The topic seems banal and not worth attention. I thhought so until one of my colleagues showed me how he lubricates the chain.
Pours grease on the cassette with the assumption that it will simply “spread” over the chain. At a given moment, I felt as if I witnessed a cat being abused, then I calmly decided that it might be worth facing and describing it.
Then let’s go back to the basic question: Why do we lubricate the chain?
Answer: To facilitate the work of elements that rub against each other during operation of the drive.
But what exactly are these elements?
It is clearly shown in the picture. The chain consists of plates. During operation, the plates move and rub against each other. So this is the first point. Without good lubrication, the chain will resist bending, which you will definitely feel when pedaling.

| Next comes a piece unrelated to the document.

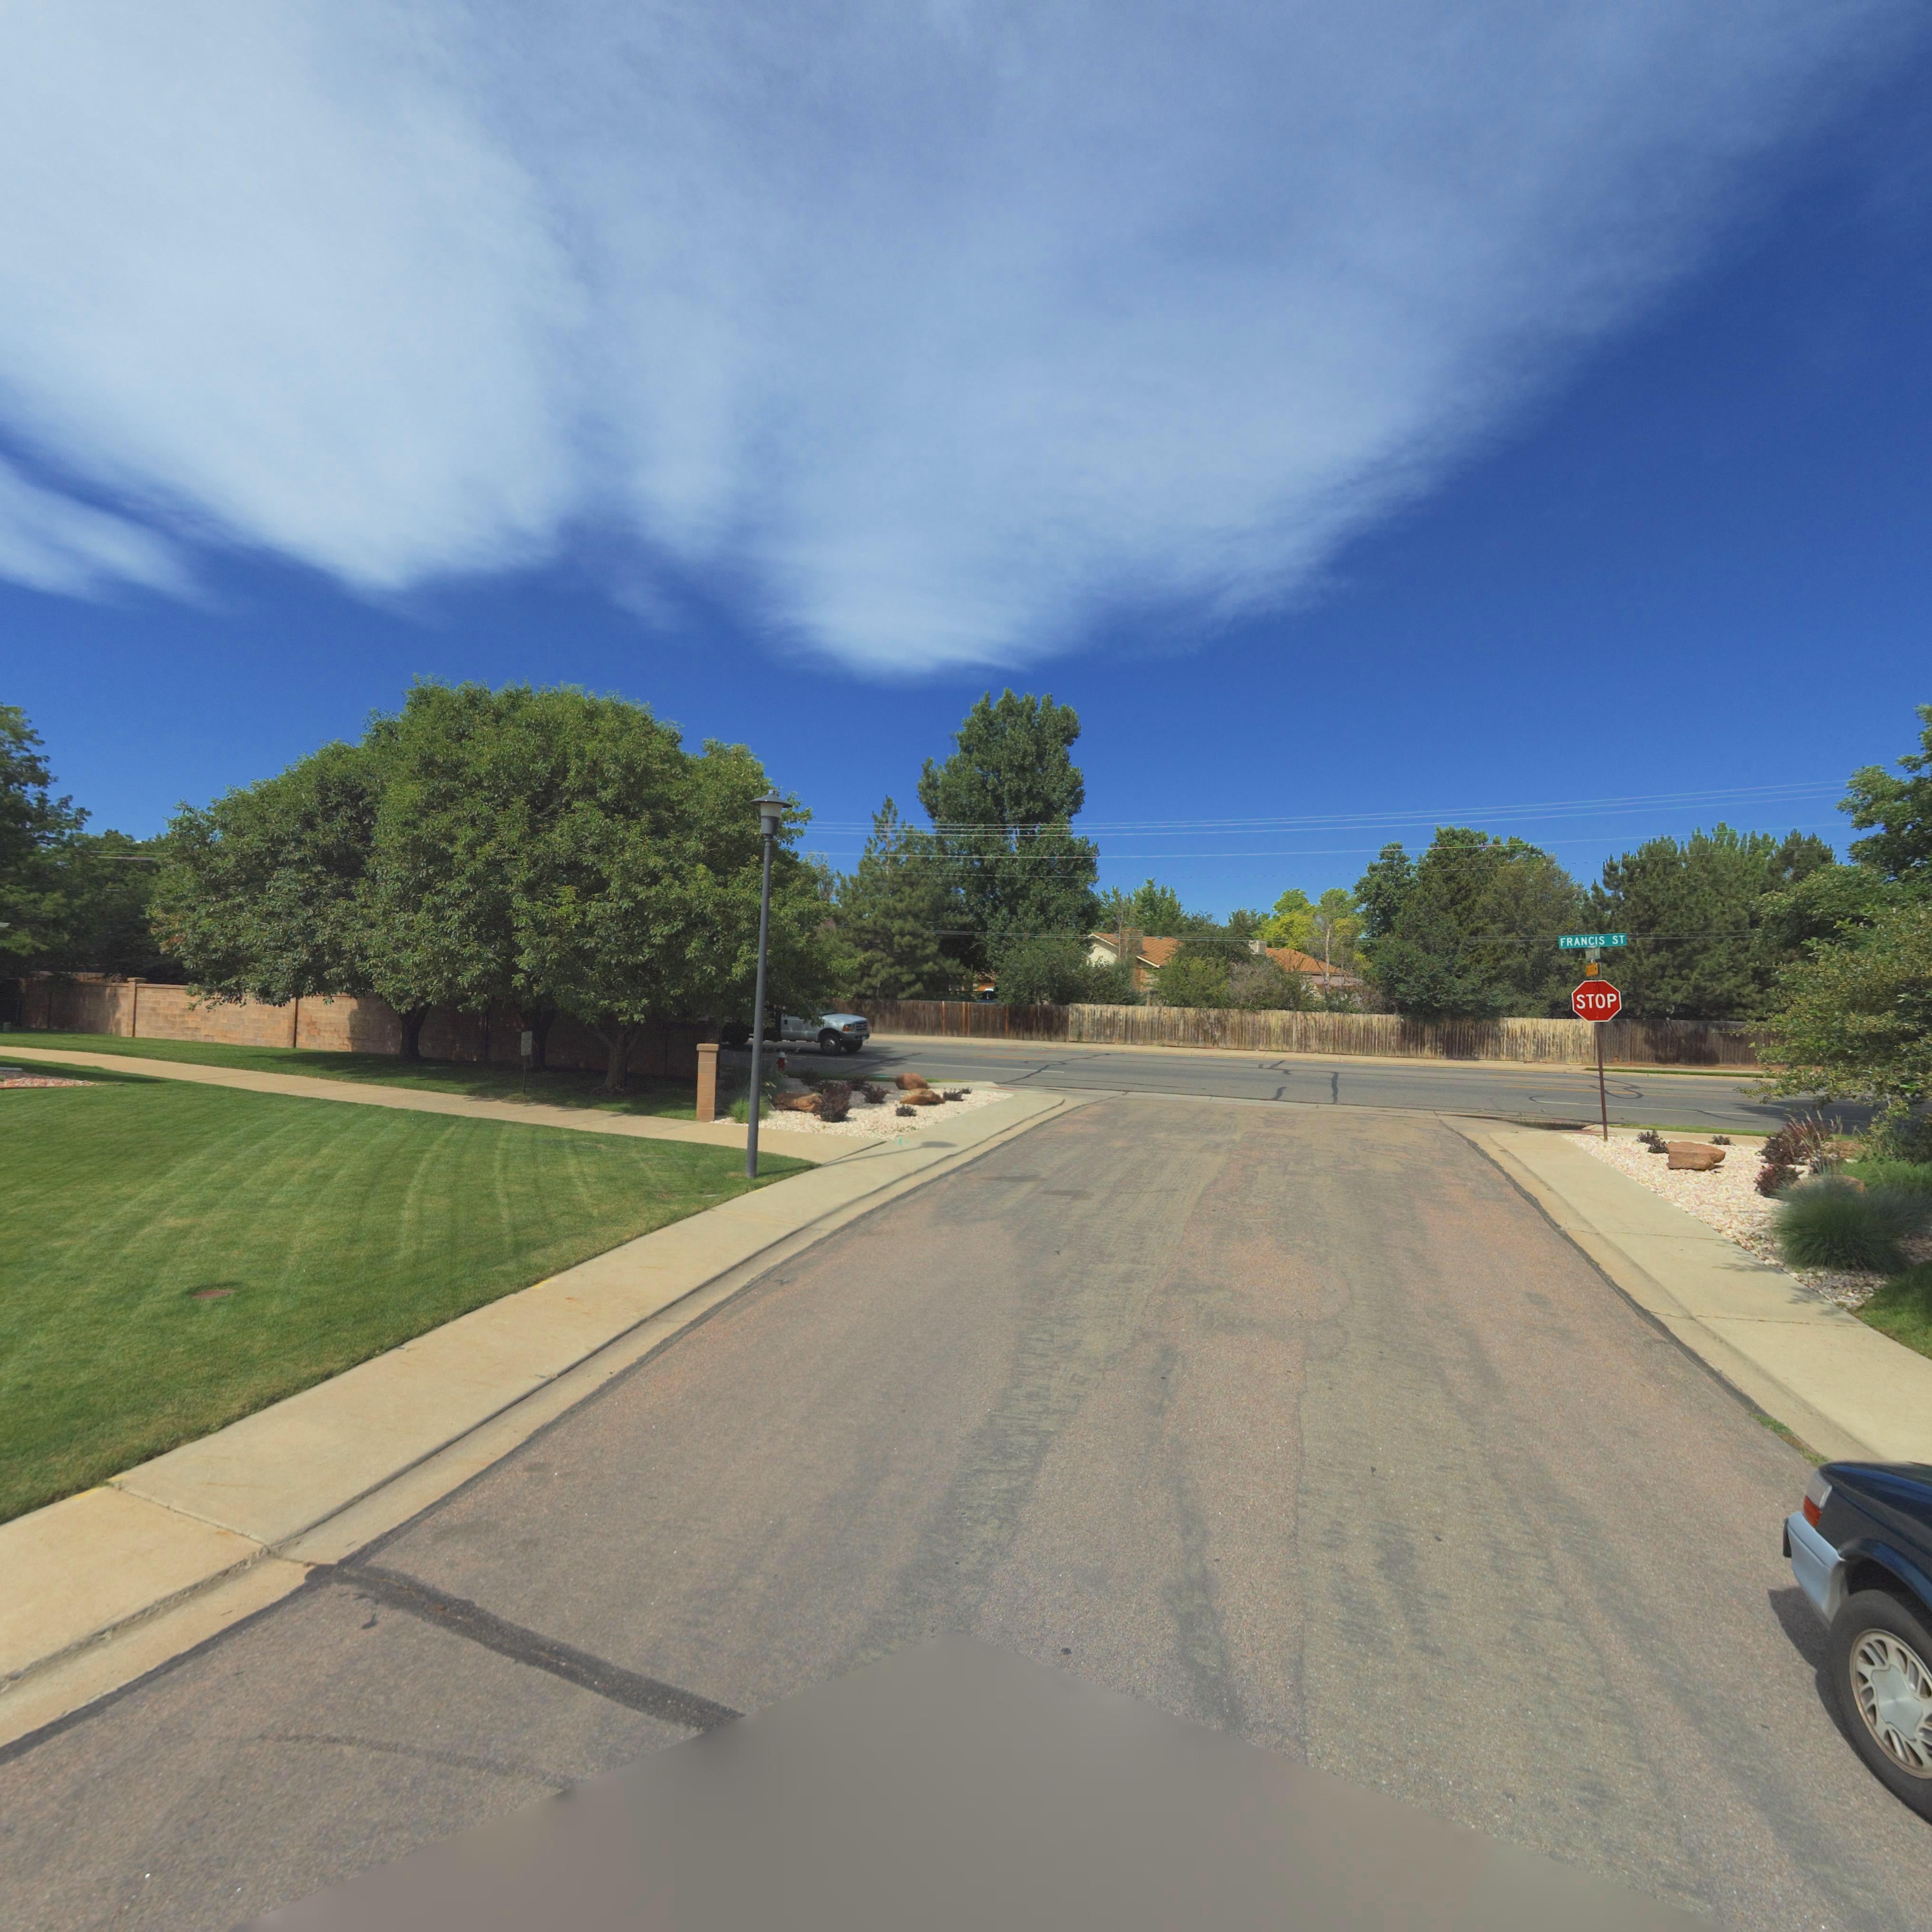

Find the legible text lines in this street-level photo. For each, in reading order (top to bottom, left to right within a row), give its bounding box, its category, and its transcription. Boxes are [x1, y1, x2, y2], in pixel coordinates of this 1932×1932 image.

[1560, 935, 1625, 947] StreetName: FRANCIS ST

In addition, there is a roller at the link connection, which pushes the inner plates apart, and in its hole a pin connecting the outer plates and holding it all together. And here is the second critical place. The roller and pin together form a plain bearing that carries the highest loads. Its lubrication affects not only the resistance while driving, but also the rate of wear and, consequently, the stretching of the chain.
All right. But is there anything we shouldn’t lubricate?
It turns out there is. First, it doesn’t make sense to lubricate the cassette and the front chain ring. In operation, when the chain link meets the chain ring, the roller rests on the recess between the teeth and remains motionless there. Since there is no movement, there is no friction, so there is no need to lubricate either. The second such place is the outer part of the chain. Since it does not rub on anything, grease is also unnecessary there.
And these are the places that we should not lubricate. This is an unnecessary loss of grease and additionally it is “sticky” for the dirt.
And how does this translate into the operation of the VisionVelo applicator?
In fact, we don’t have to worry about anything, because almost everything will be done for us.
The applicator is equipped with four nozzles arranged two at the top and two at the bottom of the chain. They are designed to inject lubricant directly into the space between the plates at the links’ joints. From there, the lubricant already easily penetrates all working surfaces. The nozzles are very narrow, so we only use as much grease as needed. During lubrication, the chain moves in a special channel that guides it exactly between the nozzles.
Thanks to magnetic locks, I avoided the use of latches that could wear or break over time.